(Source texts of formatted documents)

■ ■ ■ ■ ■ ■ ■

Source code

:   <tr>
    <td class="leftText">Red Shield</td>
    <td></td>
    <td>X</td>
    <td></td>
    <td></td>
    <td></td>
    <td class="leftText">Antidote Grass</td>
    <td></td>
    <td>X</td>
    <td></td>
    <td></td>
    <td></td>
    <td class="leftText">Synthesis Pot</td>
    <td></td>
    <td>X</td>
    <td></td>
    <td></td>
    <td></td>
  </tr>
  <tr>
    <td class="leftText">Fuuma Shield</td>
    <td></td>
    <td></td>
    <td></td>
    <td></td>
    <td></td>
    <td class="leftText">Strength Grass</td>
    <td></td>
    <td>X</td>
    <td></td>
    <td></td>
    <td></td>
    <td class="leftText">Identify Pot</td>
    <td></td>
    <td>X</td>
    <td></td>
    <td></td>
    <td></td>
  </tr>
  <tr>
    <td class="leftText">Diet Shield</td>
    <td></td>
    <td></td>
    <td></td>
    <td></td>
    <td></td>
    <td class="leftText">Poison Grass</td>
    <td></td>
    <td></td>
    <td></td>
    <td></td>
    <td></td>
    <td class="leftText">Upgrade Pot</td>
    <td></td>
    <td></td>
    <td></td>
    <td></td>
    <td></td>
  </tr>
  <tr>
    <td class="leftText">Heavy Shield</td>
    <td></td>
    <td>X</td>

■ ■ ■ ■ ■ ■ ■

What you have to do:
Look through the entries above. Extract each line with the word "class".

Solution to this task:
    <td class="leftText">Red Shield</td>
    <td class="leftText">Antidote Grass</td>
    <td class="leftText">Synthesis Pot</td>
    <td class="leftText">Fuuma Shield</td>
    <td class="leftText">Strength Grass</td>
    <td class="leftText">Identify Pot</td>
    <td class="leftText">Diet Shield</td>
    <td class="leftText">Poison Grass</td>
    <td class="leftText">Upgrade Pot</td>
    <td class="leftText">Heavy Shield</td>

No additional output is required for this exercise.